_GOAL OF THE EXERCISE_
Only an exact repetition of the entries counts as an answer.

Stored data entries
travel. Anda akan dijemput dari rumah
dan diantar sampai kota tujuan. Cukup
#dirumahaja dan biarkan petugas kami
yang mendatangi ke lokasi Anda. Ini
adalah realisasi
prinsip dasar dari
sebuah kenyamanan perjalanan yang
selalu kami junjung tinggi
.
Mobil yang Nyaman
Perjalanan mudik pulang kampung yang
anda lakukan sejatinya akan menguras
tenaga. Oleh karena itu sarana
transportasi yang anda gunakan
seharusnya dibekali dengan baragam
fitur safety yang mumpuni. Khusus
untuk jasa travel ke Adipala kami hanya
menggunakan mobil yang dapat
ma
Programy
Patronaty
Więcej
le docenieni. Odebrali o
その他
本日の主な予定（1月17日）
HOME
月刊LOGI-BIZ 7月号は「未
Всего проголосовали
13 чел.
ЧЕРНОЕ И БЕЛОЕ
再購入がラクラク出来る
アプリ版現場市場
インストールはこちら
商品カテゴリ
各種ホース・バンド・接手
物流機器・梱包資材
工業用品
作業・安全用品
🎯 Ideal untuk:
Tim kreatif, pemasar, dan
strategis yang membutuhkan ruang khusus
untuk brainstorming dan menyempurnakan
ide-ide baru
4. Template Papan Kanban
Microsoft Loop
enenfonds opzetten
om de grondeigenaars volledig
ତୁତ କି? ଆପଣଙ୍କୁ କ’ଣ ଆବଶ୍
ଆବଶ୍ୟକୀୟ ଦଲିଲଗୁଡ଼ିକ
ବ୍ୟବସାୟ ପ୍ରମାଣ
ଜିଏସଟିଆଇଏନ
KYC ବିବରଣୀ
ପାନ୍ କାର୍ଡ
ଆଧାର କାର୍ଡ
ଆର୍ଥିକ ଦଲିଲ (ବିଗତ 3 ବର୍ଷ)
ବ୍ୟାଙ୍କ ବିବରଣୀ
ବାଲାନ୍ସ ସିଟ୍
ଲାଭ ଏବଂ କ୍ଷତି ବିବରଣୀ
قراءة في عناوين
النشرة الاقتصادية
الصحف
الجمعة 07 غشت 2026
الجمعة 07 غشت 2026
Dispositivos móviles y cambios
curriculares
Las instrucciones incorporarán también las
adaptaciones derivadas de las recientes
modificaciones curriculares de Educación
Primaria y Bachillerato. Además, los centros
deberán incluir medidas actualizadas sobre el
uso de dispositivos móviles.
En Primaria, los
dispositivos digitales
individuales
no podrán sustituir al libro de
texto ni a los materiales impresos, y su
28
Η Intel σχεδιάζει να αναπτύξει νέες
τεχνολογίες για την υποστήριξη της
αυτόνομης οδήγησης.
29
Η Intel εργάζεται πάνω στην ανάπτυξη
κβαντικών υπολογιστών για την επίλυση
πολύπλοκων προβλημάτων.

_SOLUTION BELOW_
travel. Anda akan dijemput dari rumah
dan diantar sampai kota tujuan. Cukup
#dirumahaja dan biarkan petugas kami
yang mendatangi ke lokasi Anda. Ini
adalah realisasi
prinsip dasar dari
sebuah kenyamanan perjalanan yang
selalu kami junjung tinggi
.
Mobil yang Nyaman
Perjalanan mudik pulang kampung yang
anda lakukan sejatinya akan menguras
tenaga. Oleh karena itu sarana
transportasi yang anda gunakan
seharusnya dibekali dengan baragam
fitur safety yang mumpuni. Khusus
untuk jasa travel ke Adipala kami hanya
menggunakan mobil yang dapat
ma
Programy
Patronaty
Więcej
le docenieni. Odebrali o
その他
本日の主な予定（1月17日）
HOME
月刊LOGI-BIZ 7月号は「未
Всего проголосовали
13 чел.
ЧЕРНОЕ И БЕЛОЕ
再購入がラクラク出来る
アプリ版現場市場
インストールはこちら
商品カテゴリ
各種ホース・バンド・接手
物流機器・梱包資材
工業用品
作業・安全用品
🎯 Ideal untuk:
Tim kreatif, pemasar, dan
strategis yang membutuhkan ruang khusus
untuk brainstorming dan menyempurnakan
ide-ide baru
4. Template Papan Kanban
Microsoft Loop
enenfonds opzetten
om de grondeigenaars volledig
ତୁତ କି? ଆପଣଙ୍କୁ କ’ଣ ଆବଶ୍
ଆବଶ୍ୟକୀୟ ଦଲିଲଗୁଡ଼ିକ
ବ୍ୟବସାୟ ପ୍ରମାଣ
ଜିଏସଟିଆଇଏନ
KYC ବିବରଣୀ
ପାନ୍ କାର୍ଡ
ଆଧାର କାର୍ଡ
ଆର୍ଥିକ ଦଲିଲ (ବିଗତ 3 ବର୍ଷ)
ବ୍ୟାଙ୍କ ବିବରଣୀ
ବାଲାନ୍ସ ସିଟ୍
ଲାଭ ଏବଂ କ୍ଷତି ବିବରଣୀ
قراءة في عناوين
النشرة الاقتصادية
الصحف
الجمعة 07 غشت 2026
الجمعة 07 غشت 2026
Dispositivos móviles y cambios
curriculares
Las instrucciones incorporarán también las
adaptaciones derivadas de las recientes
modificaciones curriculares de Educación
Primaria y Bachillerato. Además, los centros
deberán incluir medidas actualizadas sobre el
uso de dispositivos móviles.
En Primaria, los
dispositivos digitales
individuales
no podrán sustituir al libro de
texto ni a los materiales impresos, y su
28
Η Intel σχεδιάζει να αναπτύξει νέες
τεχνολογίες για την υποστήριξη της
αυτόνομης οδήγησης.
29
Η Intel εργάζεται πάνω στην ανάπτυξη
κβαντικών υπολογιστών για την επίλυση
πολύπλοκων προβλημάτων.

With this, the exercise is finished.